The transition between living and dead isn’t an easy one. And for victims of violence, it may be even more difficult. Thirty-year-old Brek Abigail Cuttler’s death was undoubtedly violent, judging from the amount of blood staining her clothes and oozing from her body when she arrives at Shemaya Station, a place akin to what we call Purgatory. It is here that Brek has her first awareness after dying. She can’t recall what happened to her, only that she had picked up her infant daughter Sarah from daycare and was very happy to be heading home. She loved her life with her child and her husband Bo, a television news reporter. And now she doesn’t know why she’s here.
How did she die? That’s the biggest question on Brek’s mind once she accepts the fact that she has died. During her lifetime, Brek had been a champion of justice, beginning when she was a child and held a mock trial of some boys who mindlessly slaughtered crawfish. It was natural, then, that she would become a lawyer. Here in Shemaya, she is told she will be a presenter, similar to a defense attorney, only without the arguments. Souls are presented in the Courtroom for determination of where they will spend eternity. Brek sits beside her mentor through several trials and finds herself more confused than ever. The courts in which she appeared before in life worked very differently. But it appears that the rules governing earthly laws don’t apply here.
"Treasure this book, for it is one you will want to read over and over again and always will be rewarded with the discovery of a new revelation."
Even as she begins to adjust to her new reality, she stumbles under the weight of more questions. Why do the scales seem to be tipped so unjustly? Is the judicial system in the Hereafter broken as badly as it is on Earth? Maybe Brek has been sent here to fix it. Or maybe it goes deeper than that. Can it be a question of whether it’s justice that we really want, or have we confused justice with righteousness?

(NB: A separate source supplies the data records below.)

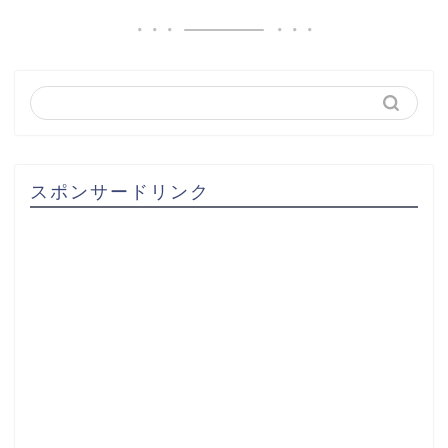
スポンサードリンク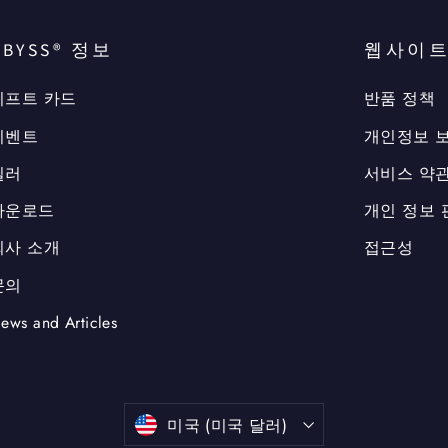
ABYSS® 정보
웹사이트
기프트 카드
반품 정책
이벤트
개인정보 
딜러
서비스 약
다운로드
개인 정보 
회사 소개
접근성
문의
ews and Articles
통
미국 (미국 달러)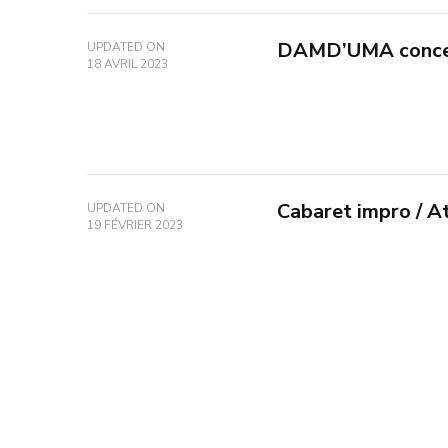
DAMD’UMA concer
UPDATED ON
18 AVRIL 2023
Cabaret impro / At
UPDATED ON
19 FÉVRIER 2023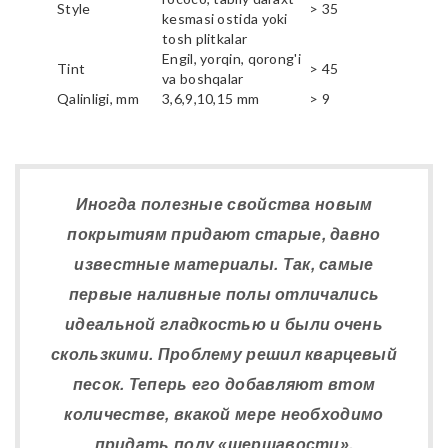
Style
> 35
kesmasi ostida yoki
tosh plitkalar
Engil, yorqin, qorong'i
Tint
> 45
va boshqalar
Qalinligi, mm
3,6,9,10,15 mm
> 9
Иногда полезные свойства новым
покрытиям придают старые, давно
известные материалы. Так, самые
первые наливные полы отличались
идеальной гладкостью и были очень
скользкими. Проблему решил кварцевый
песок. Теперь его добавляют втом
количестве, вкакой мере необходимо
придать полу «шершавости».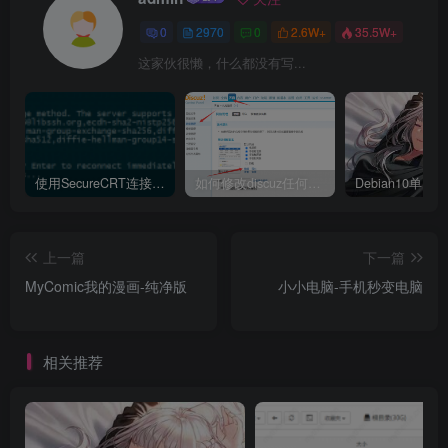
0
2970
0
2.6W+
35.5W+
这家伙很懒，什么都没有写...
使用SecureCRT连接Ubuntu20.04报错：Key exchange failed. No compatible key exchange method.
如何修改discuz任何模板的编辑器默认字体类型和默认字体大小
上一篇
下一篇
MyComic我的漫画-纯净版
小小电脑-手机秒变电脑
相关推荐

Learning how to cope with one’s death cannot be easy, and Brek starts to understand why. The events of her final moments trickle back to her with horrifying clarity. No wonder she suppressed the memories. Can she ever forgive? She must, or she may remain in limbo forever. How could God have let this happen?
“…perhaps the story is told not so we understand the condition of man, which we know all too well. Perhaps it is told so we understand the condition of God.”

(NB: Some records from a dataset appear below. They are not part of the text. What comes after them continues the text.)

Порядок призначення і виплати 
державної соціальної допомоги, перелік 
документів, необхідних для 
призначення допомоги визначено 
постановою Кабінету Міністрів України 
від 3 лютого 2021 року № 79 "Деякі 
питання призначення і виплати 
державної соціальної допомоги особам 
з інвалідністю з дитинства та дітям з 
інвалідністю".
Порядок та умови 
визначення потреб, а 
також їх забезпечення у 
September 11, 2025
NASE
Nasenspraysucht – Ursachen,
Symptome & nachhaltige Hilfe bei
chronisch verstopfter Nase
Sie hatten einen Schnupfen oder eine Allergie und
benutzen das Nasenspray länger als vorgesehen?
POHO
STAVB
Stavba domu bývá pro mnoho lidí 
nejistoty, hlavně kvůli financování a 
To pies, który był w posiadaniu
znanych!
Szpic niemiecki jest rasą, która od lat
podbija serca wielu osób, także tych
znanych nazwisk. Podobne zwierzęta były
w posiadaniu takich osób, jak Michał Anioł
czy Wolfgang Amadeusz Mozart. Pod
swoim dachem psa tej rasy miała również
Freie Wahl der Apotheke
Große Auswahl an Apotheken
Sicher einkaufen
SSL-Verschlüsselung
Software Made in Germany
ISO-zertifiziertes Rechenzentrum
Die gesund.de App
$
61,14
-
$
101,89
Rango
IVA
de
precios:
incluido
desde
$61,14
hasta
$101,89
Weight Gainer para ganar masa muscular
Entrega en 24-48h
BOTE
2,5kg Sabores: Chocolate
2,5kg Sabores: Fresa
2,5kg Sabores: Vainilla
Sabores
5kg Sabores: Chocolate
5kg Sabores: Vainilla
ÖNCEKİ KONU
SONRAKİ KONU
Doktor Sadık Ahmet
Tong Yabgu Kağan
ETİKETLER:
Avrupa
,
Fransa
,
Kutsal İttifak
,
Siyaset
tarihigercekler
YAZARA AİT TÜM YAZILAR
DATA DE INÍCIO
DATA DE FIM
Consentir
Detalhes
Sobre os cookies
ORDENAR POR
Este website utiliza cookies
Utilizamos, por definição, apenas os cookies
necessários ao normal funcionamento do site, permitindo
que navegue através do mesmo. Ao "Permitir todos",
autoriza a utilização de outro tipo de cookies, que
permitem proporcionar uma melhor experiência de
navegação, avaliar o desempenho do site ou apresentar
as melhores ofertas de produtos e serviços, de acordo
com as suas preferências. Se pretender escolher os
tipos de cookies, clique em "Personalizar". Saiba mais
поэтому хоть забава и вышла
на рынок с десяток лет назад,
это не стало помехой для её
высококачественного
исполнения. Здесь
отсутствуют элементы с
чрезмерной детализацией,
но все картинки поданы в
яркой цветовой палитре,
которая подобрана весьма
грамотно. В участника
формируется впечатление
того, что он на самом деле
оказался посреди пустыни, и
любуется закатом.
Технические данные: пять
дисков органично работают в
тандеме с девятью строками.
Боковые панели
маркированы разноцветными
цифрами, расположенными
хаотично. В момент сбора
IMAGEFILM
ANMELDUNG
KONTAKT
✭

James Kimmel, Jr. explores the unique idea of God’s need for mankind, a need that may be far stronger than mankind’s need for God. That, by itself, is an exceptionally intriguing concept. But taken a step further, pondering God making choices --- like punishing humankind with the Great Flood --- that He then regrets opens a whole new and thought-provoking dimension. Heady stuff, indeed. It comes down to choices. And here, much of what happens to Brek has to do with the choices she makes and the choices that the people with whom she interacts make.
Treasure this book, for it is one you will want to read over and over again and always will be rewarded with the discovery of a new revelation. Deeply temporal, THE TRIAL OF FALLEN ANGELS contains a spectacular world of theology, philosophy and, yes, mystery. Its spiritual side beautifully balances the suspense side, in keeping with the lesson of a yin for every yang.
What will earn this novel endless praise, too, is the astonishing fact that it is Kimmel’s first book. He writes exquisite prose in the voice of a female character with stunning accuracy, and is a master at eliciting a wealth of emotion from his readers. What an incredible debut. Where will Kimmel go next? I can hardly wait.